Prime Minister Justin Trudeau has apologised to natives for more than a century of abuses at boarding schools set up to assimilate Canada's Indigenous peoples.
He was speaking to former students, chiefs and religious leaders at the unveiling of a final report on the schools, which left many boys and girls disconnected from their families, communities and feeling ashamed of being born native.
The previous administration officially apologised in June 2008 for the cultural genocide and launched a truth and reconciliation commission which urged Ottawa to increase funding for natives.
Trudeau has pledged to implement this and 93 other recommendations in the report to help repair the damage caused by the schools.
The forcible separation of some 150,000 children from their families over more than 100 years was an attempt to end the existence of Aboriginals as distinct legal, social, cultural, religious and racial entities in Canada, the long-awaited report by the Truth and Reconciliation Commission of Canada concluded.
"Our goal, as we move forward together, is clear: it is to lift this burden from your shoulders, from those of your families and communities.
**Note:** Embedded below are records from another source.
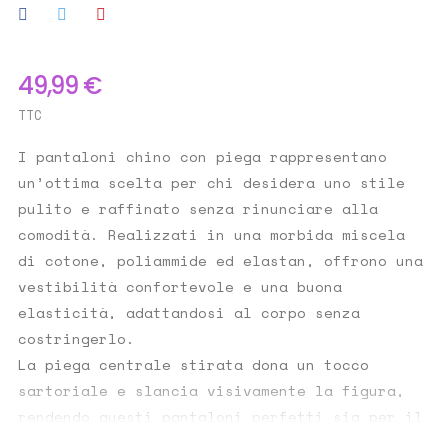
49,99 €
TTC
I pantaloni chino con piega rappresentano
un’ottima scelta per chi desidera uno stile
pulito e raffinato senza rinunciare alla
comodità. Realizzati in una morbida miscela
di cotone, poliammide ed elastan, offrono una
vestibilità confortevole e una buona
elasticità, adattandosi al corpo senza
costringerlo.
La piega centrale stirata dona un tocco
sartoriale e slancia visivamente la figura,
rendendo questi pantaloni perfetti sia per il
lavoro che per occasioni casual chic. La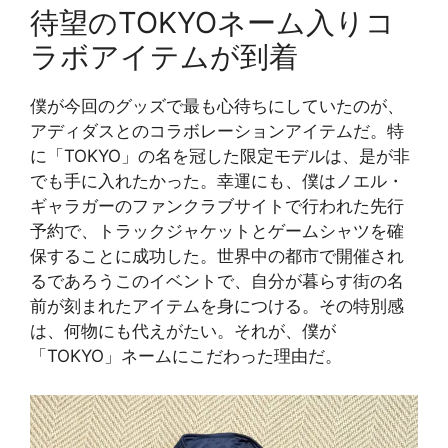
待望のTOKYOネーム入りコ
ラボアイテムが到着
僕が今回のグッズで最も心待ちにしていたのが、
アディダスとのコラボレーションアイテムだ。特
に「TOKYO」の名を冠した限定モデルは、是が非
でも手に入れたかった。幸運にも、僕はノエル・
ギャラガーのファンクラブサイトで行われた先行
予約で、トラックジャケットとゲームシャツを確
保することに成功した。世界中の都市で開催され
るであろうこのイベントで、自分が暮らす街の名
前が刻まれたアイテムを身につける。その特別感
は、何物にも代えがたい。それが、僕が
「TOKYO」ネームにこだわった理由だ。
It is to accept fully our responsibilities and our failings, as a government and as a country," Trudeau told hundreds of residential school survivors as the report was released in Ottawa.
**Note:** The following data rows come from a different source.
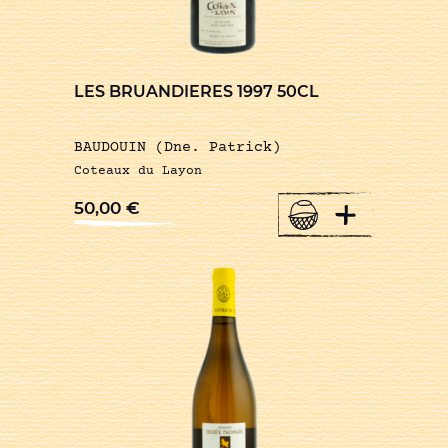
LES BRUANDIERES 1997 50CL
BAUDOUIN (Dne. Patrick)
Coteaux du Layon
+
50,00
€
Trudeau, elected in October, said last week it was time to renew the relationship between Canada and its Aboriginals, and has set up an inquiry to investigate a trend of missing and murdered indigenous women.
The commission, launched as part of a settlement with survivors, said Canada pursued a policy of cultural genocide because "it wished to divest itself of its legal and financial obligations to Aboriginal people and gain control over their land and resources."
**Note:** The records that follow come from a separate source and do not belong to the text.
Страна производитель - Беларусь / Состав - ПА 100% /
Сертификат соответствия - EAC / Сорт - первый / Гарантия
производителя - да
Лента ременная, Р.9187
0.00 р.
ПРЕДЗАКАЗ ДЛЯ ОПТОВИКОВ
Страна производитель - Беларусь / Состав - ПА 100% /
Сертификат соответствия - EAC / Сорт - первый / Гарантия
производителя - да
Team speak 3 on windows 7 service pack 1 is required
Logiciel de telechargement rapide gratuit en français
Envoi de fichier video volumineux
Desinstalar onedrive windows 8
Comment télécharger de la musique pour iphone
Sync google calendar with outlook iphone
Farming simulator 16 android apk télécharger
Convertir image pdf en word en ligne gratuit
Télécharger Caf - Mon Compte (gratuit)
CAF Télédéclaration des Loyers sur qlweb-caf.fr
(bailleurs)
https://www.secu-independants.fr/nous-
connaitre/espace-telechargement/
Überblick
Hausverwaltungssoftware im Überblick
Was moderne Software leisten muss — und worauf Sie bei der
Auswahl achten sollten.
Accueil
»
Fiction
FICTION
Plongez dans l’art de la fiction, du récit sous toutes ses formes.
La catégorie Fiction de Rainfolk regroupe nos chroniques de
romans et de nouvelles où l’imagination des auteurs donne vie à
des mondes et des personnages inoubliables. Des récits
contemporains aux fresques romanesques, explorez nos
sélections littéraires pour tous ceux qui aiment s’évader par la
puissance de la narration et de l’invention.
The report documented horrific physical abuse, rape, malnutrition and other atrocities suffered by many of the children who attended the schools, typically run by Christian churches on behalf of Ottawa from the 1840s to the 1990s.
The report, the result of a six-year investigation into the matter, identified 3,201 student deaths at residential schools, but said it is probable that many more deaths went unrecorded. "Many students who went to residential school never returned.
They were lost to their families... No one took care to count how many died or to record where they were buried," the report said.
The legacy of the residential school system persists as many Canadian aboriginals struggle to recover from generations of family separation.
Aboriginals, who make up about 5 percent of Canada's population, have higher levels of poverty and a lower life expectancy than other Canadians, and are more often victims of violent crime, addiction and incarceration.